6. The node will now automatically reboot with the new AREDN |trade| firmware image.
GL-iNet First Install Process
------------------------------
**GL-iNet** devices allow you to use the manufacturer's pre-installed *OpenWRT* web interface to upload and apply new firmware images. Check the GL-iNet documentation for your device if you have questions about initial configuration. Both GL-iNet and AREDN |trade| devices provide DHCP services, so you should be able to connect your computer and automatically receive an IP address on the correct subnet. GL-iNet devices usually have a default IP address of 192.168.8.1, so if for some reason you need to give your computer a static IP address you can use that subnet.
After the GL-iNet device is first booted and configured, navigate to the **Upgrade** section and click *Local Upgrade* to select the AREDN |trade| *sysupgrade.bin* file you downloaded for your device.
.. attention:: Be sure to uncheck the **Keep Settings** checkbox, since GL.iNet settings are incompatible with AREDN |trade| firmware.

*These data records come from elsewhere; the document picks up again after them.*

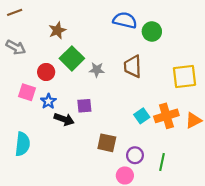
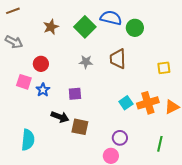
green square: (72, 58) -> (85, 27), moved
yellow square: (184, 76) -> (164, 68), size x0.6
black arrow: (64, 119) -> (60, 117), moved
brown square: (107, 143) -> (80, 127), moved
cyan semicircle: (22, 144) -> (28, 140), moved
green line: (162, 162) -> (160, 144), moved

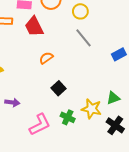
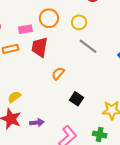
red trapezoid: (34, 27) -> (40, 47), turned 50
green cross: (68, 117) -> (100, 135), moved

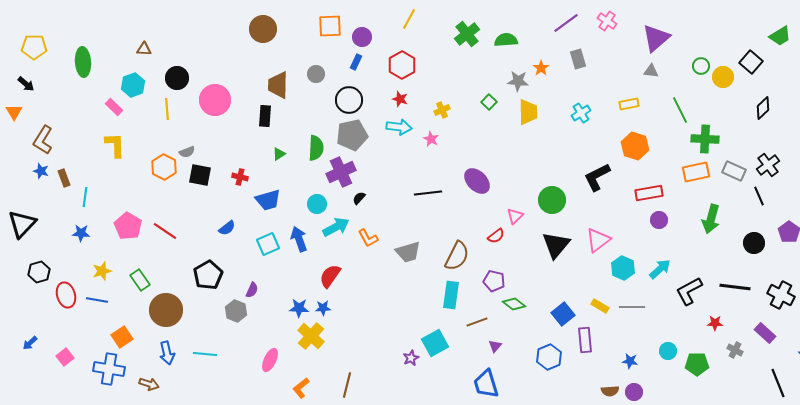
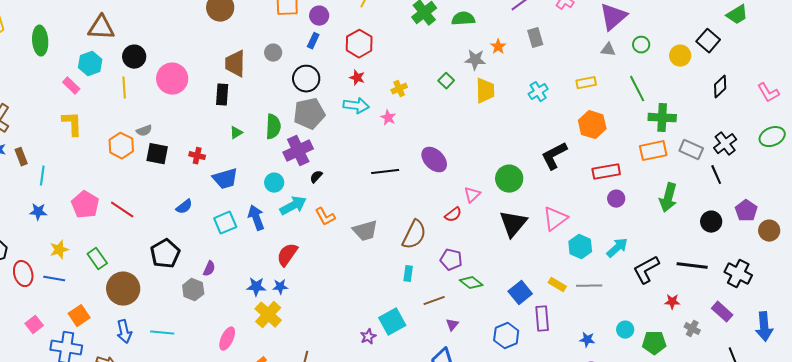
brown triangle: (144, 49) -> (101, 28), size x1.8
green circle: (701, 66) -> (641, 45), moved
cyan rectangle: (451, 295) -> (408, 274), size x0.6
pink square: (65, 357) -> (34, 325), moved

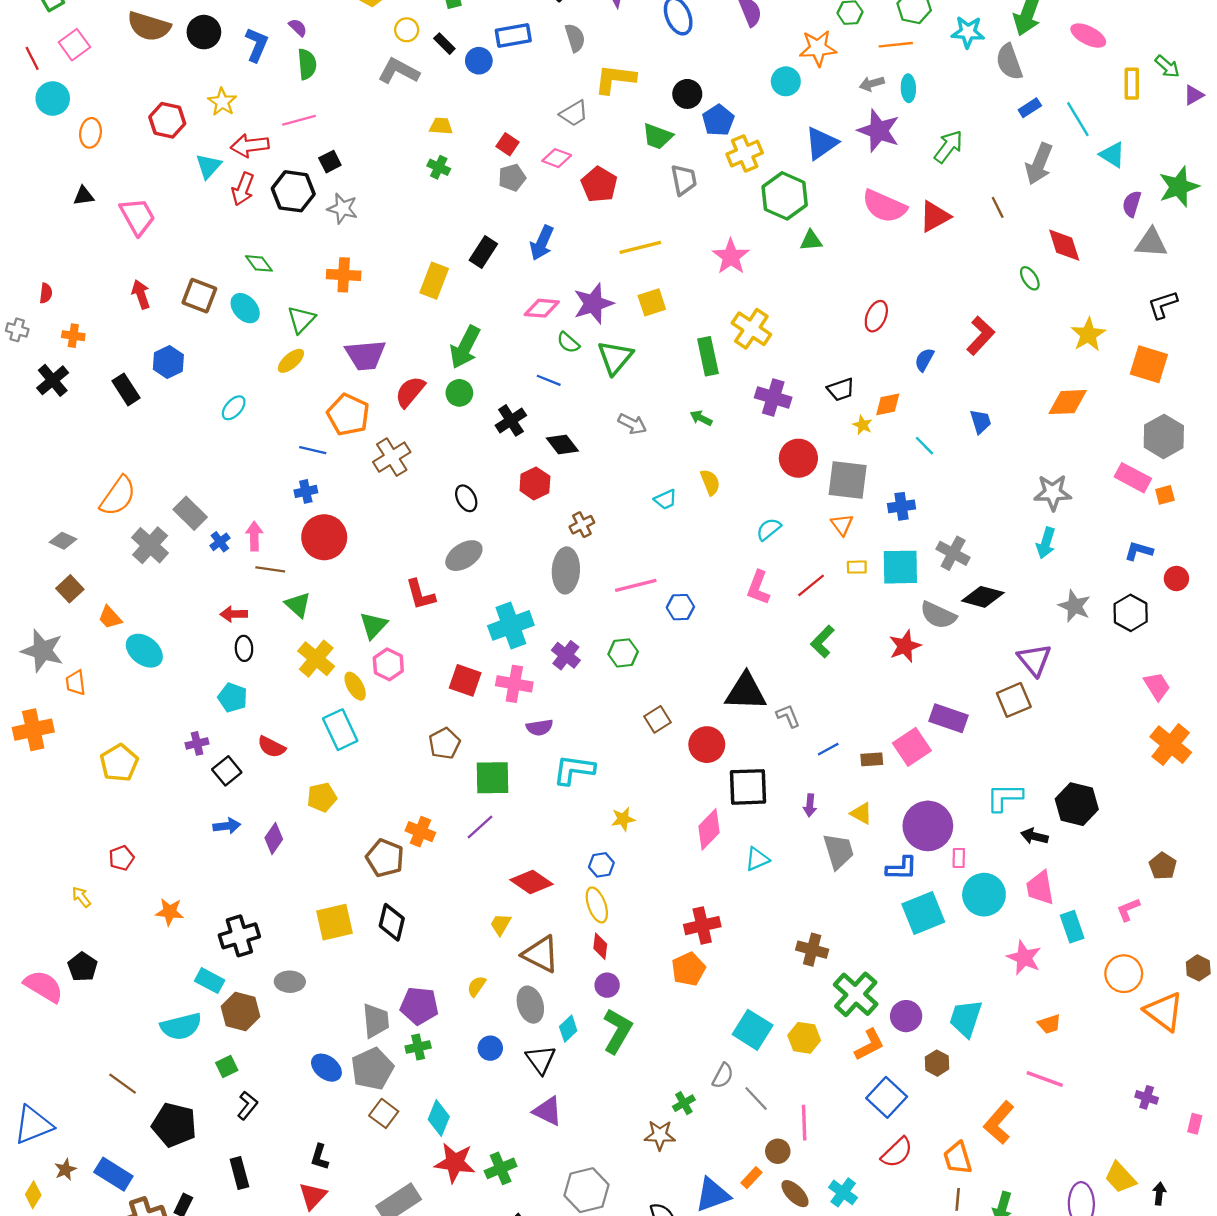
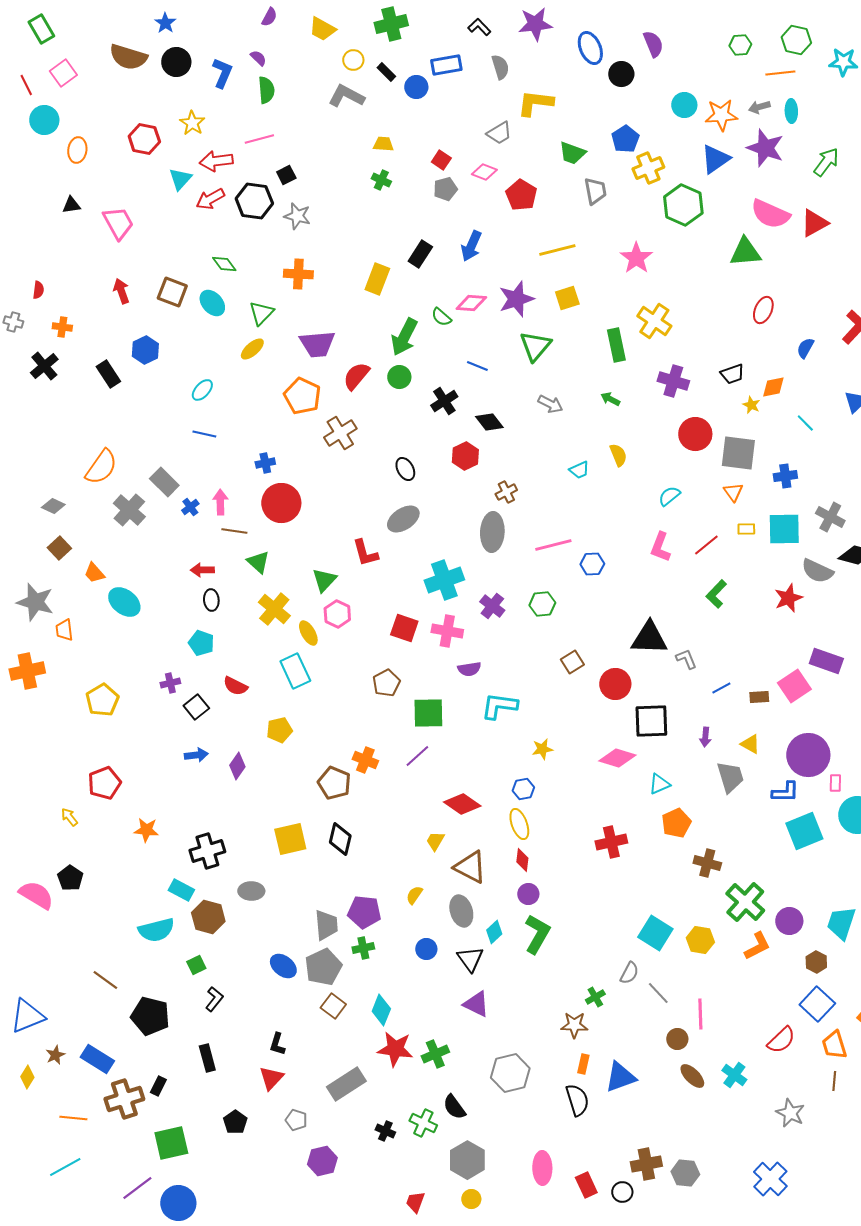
orange star: (818, 48) -> (721, 115), moved
black circle: (687, 94) -> (621, 74), moved
red arrow: (243, 189) -> (210, 199), turned 40
green triangle: (811, 241) -> (745, 252), moved, size x1.6
green semicircle: (568, 343) -> (441, 317), moved
blue line: (313, 450) -> (204, 434), moved
pink diamond: (709, 829) -> (617, 758), turned 63
red pentagon: (121, 858) -> (104, 783), size x1.5
orange pentagon: (688, 969) -> (676, 823), moved
blue square: (887, 1097) -> (817, 1004), moved
orange rectangle: (751, 1178) -> (583, 1064), moved, turned -30

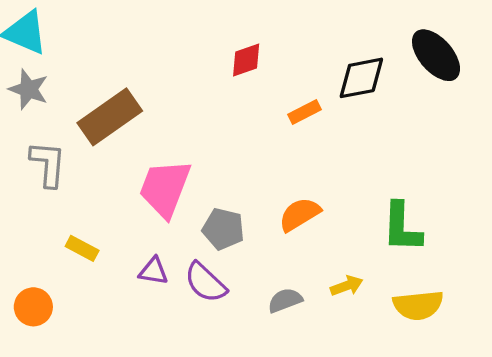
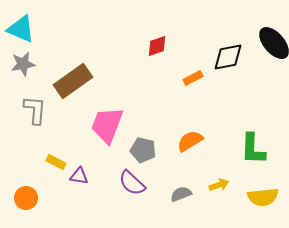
gray star: (28, 89) -> (23, 64), turned -30
purple triangle: (154, 271) -> (79, 176), moved

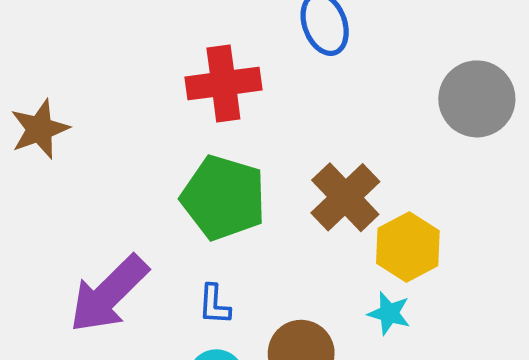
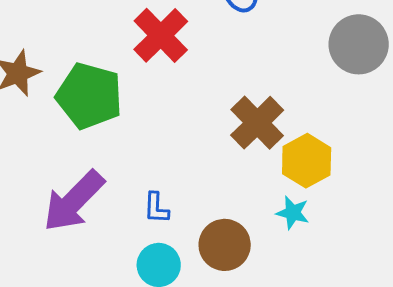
red cross: (223, 83) -> (161, 35), turned -36
green pentagon: (224, 198) -> (89, 96), moved

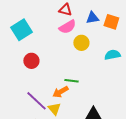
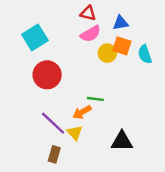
orange square: (111, 22) -> (122, 46), moved
cyan semicircle: (112, 55) -> (145, 54), moved, turned -98
red circle: (31, 61) -> (47, 75), size x1.5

The node will automatically reboot with the new AREDN |trade| firmware image. If for some reason your GL-iNet device gets into an unusable state, you should be able to recover using the process documented here:
`GL-iNet debrick procedure <https://docs.gl-inet.com/en/2/troubleshooting/debrick/>`_
After the Firmware Install
--------------------------
After the node reboots, it should have a default IP address of 192.168.1.1. By default AREDN |trade| devices provide :abbr:`DHCP (Dynamic Host Control Protocol)` on their LAN interface, so your computer will receive an IP address automatically from the node. Ensure that your computer is set to obtain its IP address via :abbr:`DHCP (Dynamic Host Control Protocol)`.
You should be able to ping the node at 192.168.1.1. Don't proceed until you can ping the node. You may need to disconnect and reconnect your computer's network cable to ensure that your IP address has been reset.
Once your device is running AREDN |trade| firmware, you can display its web interface by navigating to either ``http://192.168.1.1`` or ``http://localnode.local.mesh``. You may need to clear your web browser's cache in order to remove any cached pages. You can use your web browser to configure the new node with your callsign, admin password, and other settings as described in the **Basic Radio Setup** section of the documentation.